Differentiating congenital epulis and these conditions is essential for accurate diagnosis and appropriate management. Histopathological evaluation, along with immunohistochemical staining, plays a crucial role in distinguishing congenital epulis from other similar lesions.

== Complications ==
Clinical complications of congenital epulis can range from no complications to feeding difficulties and, in rare cases, airway obstruction if the tumor is large. The complications listed below are more commonly associated with large congenital epulis tumors.

Congenital epulis is one of the extrinsic factors in the oral region that can cause airway obstruction, leading to dyspnea (shortness of breath). If a newborn has a compromised airway at birth, the inability to secure the airway promptly may result in hypoxic cerebral insult - in which the brain does not receive enough oxygen - or death. Fetal ultrasound and magnetic resonance imaging can help differentiate between intrinsic and extrinsic airway obstruction, allowing for optimal delivery planning and management.

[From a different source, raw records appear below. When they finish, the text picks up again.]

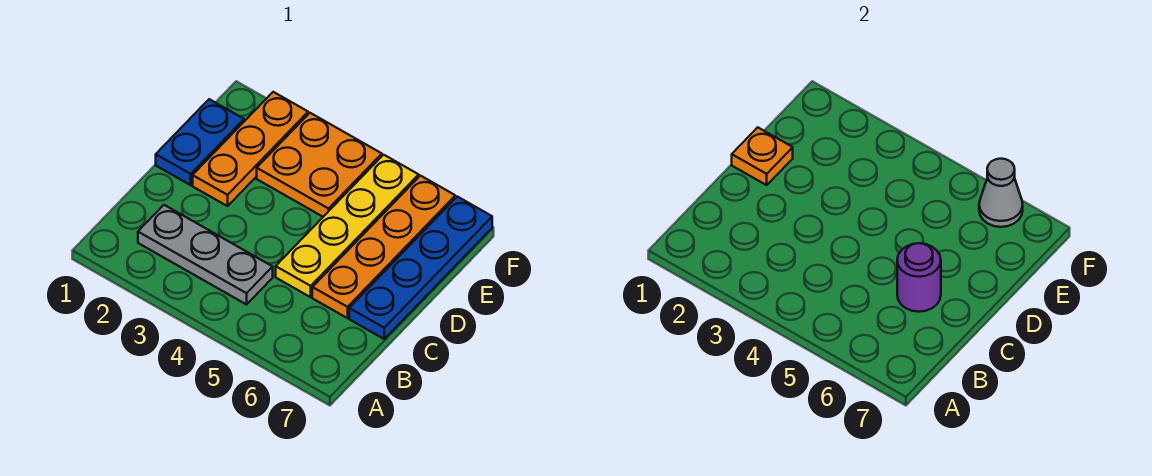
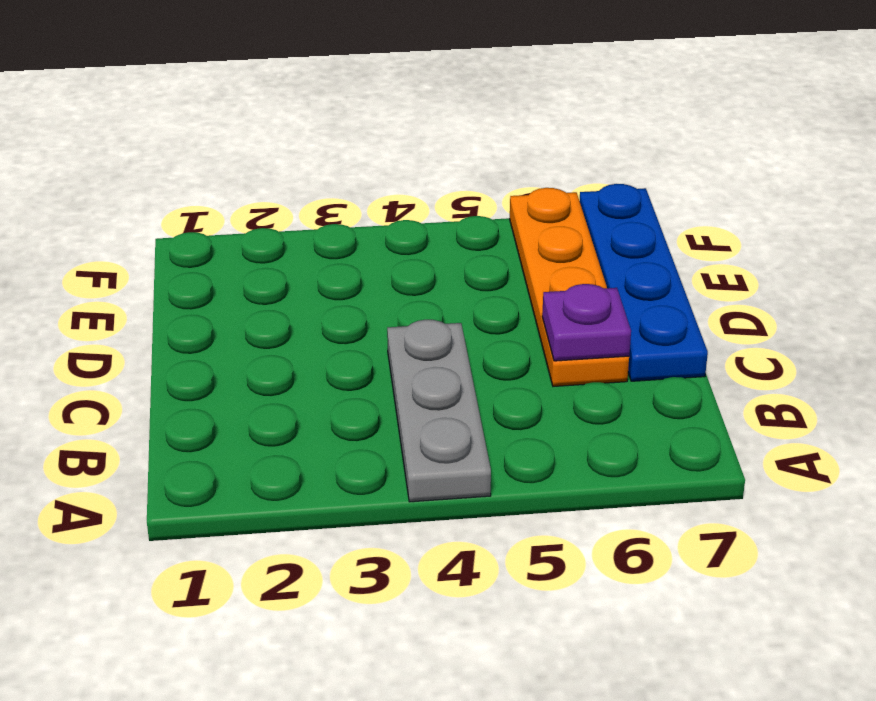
grey plate A4:C4 level 1 -> grey plate B2:B4 level 1
purple plate C6 level 2 -> purple round brick C6 level 2
none -> yellow plate C5:F5 level 1
none -> blue plate D1:E1 level 1

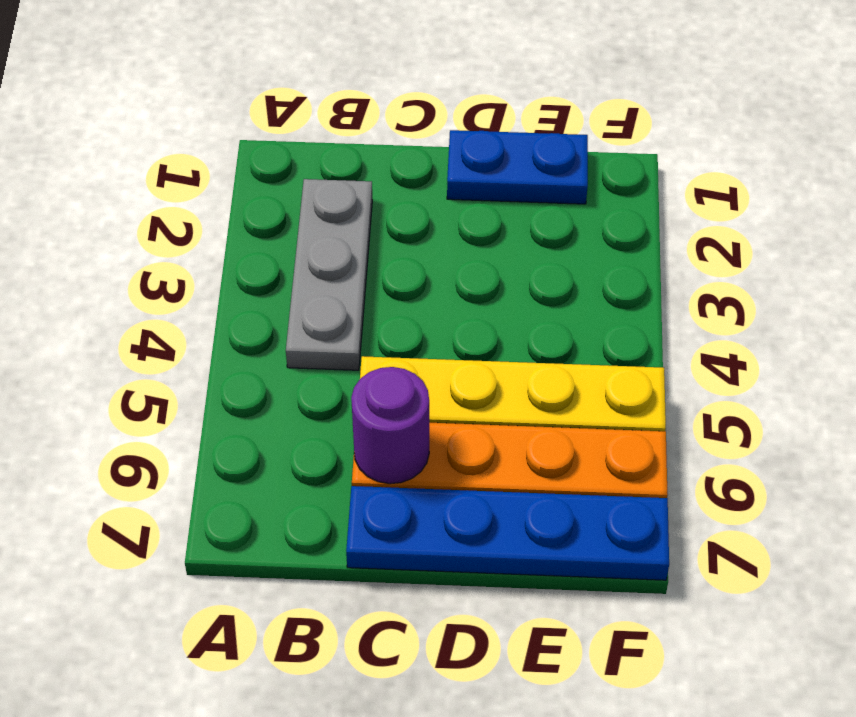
none -> orange plate D2:F2 level 1
none -> orange plate E3:F4 level 1

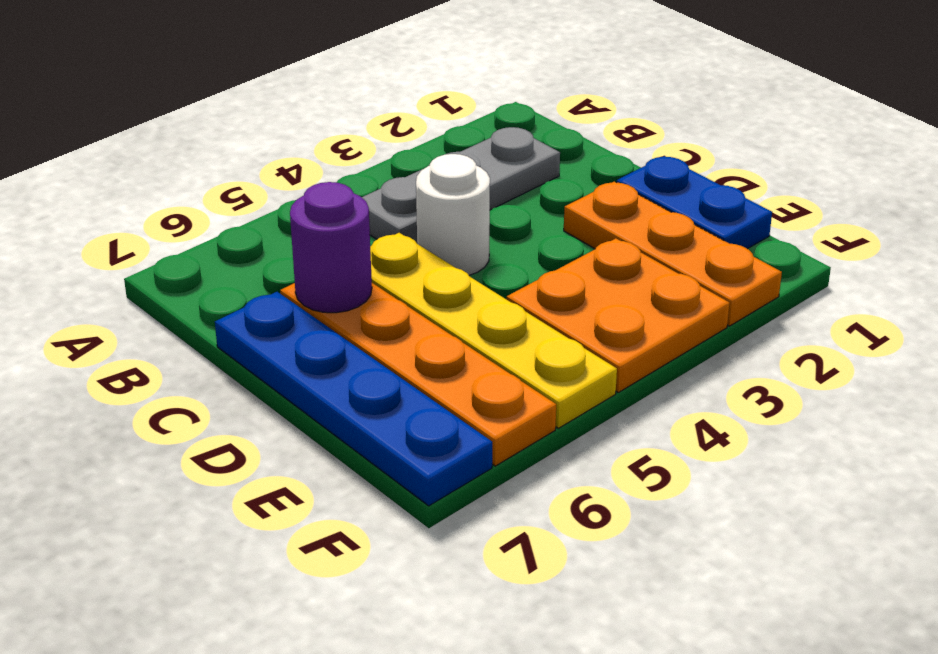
white round brick C4 level 1 -> none
none -> orange plate D1 level 2
none -> grey cone F6 level 2

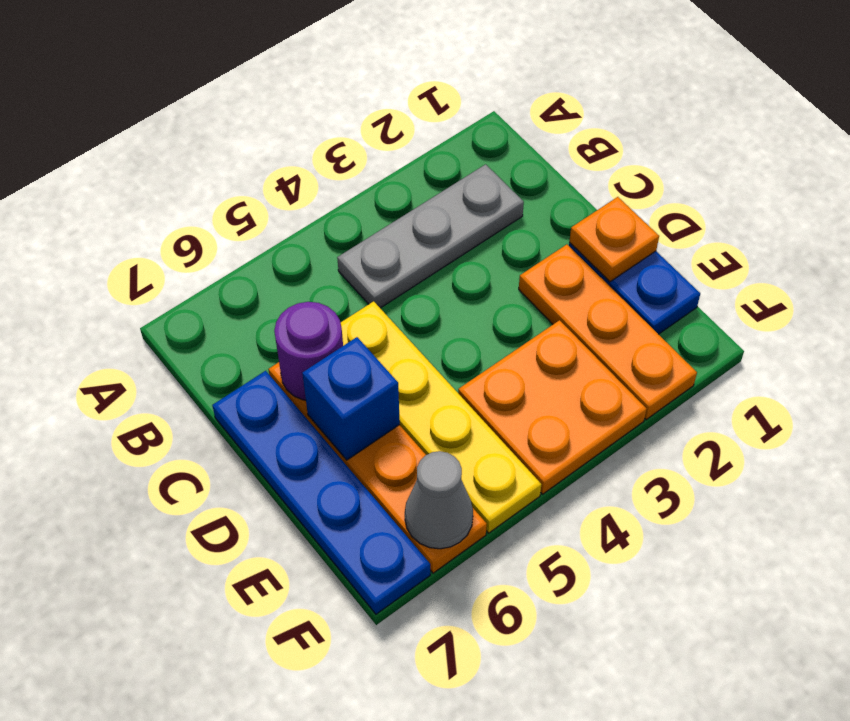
blue brick D6 level 2 -> none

For instance, collaboration with ear, nose, and throat (ENT) specialists or pediatric surgery airway teams may be necessary in case of an emergency resection or tracheostomy in the newborn. Congenital epulis, however, may complicate general anesthesia by interfering with endotracheal intubation. The vascular and friable nature of the mass increases the risk of significant bleeding, further obscuring visualization of the vocal cords during intubation. In addition to oral airway obstruction, extrinsic airway obstructions may also occur at the cervical or thoracic levels. Examples include cervical teratomas, epignathus, cervical lymphangiomas, and micrognathia.

Beyond respiratory issues, large congenital epulis tumors may also interfere with feeding or prevent proper closure of the mouth, leading to impaired swallowing of amniotic fluid and resulting in polyhydramnios.

Other common clinical manifestations include cyanosis, coughing, and, occasionally, vomiting.

Key Points:

- Airway obstruction
- Feeding problems
- Vomiting
- Dyspnea
- Coughing
- Polyhydramnios
- Complicate general anesthesia by interfering with endotracheal intubation
- Hypoxic cerebral insult
- Cyanosis
- Death

== Treatment and Management ==
Recommended management for epulis is surgical excision

Exceptions in cases:

Size: Larger congenital epulis are more likely to obstruct the airway, so surgery is recommended.

Feeding: In cases where congenital epulis is causing feeding difficulties, surgery  is also recommended.

Spontaneous regression: Small congenital epulis that are not causing feeding or airway problems may be managed conservatively, as they often stop growing after birth and may regress on their own.

Incomplete excision: In case where the Congenital Epulis is not completely removed, the recurrence rate is almost 0%.

Other considerations for treating Congenital Epulis include:

- Perioperative care: Close coordination between a pediatric plastic surgeon and a pediatric anesthesiologist is important.
- Follow-up: After surgical removal, it's important to follow up to check for recurrence.
- Prenatal diagnosis: Fetal MRI and 3-dimensional ultrasound can help diagnose CE before birth.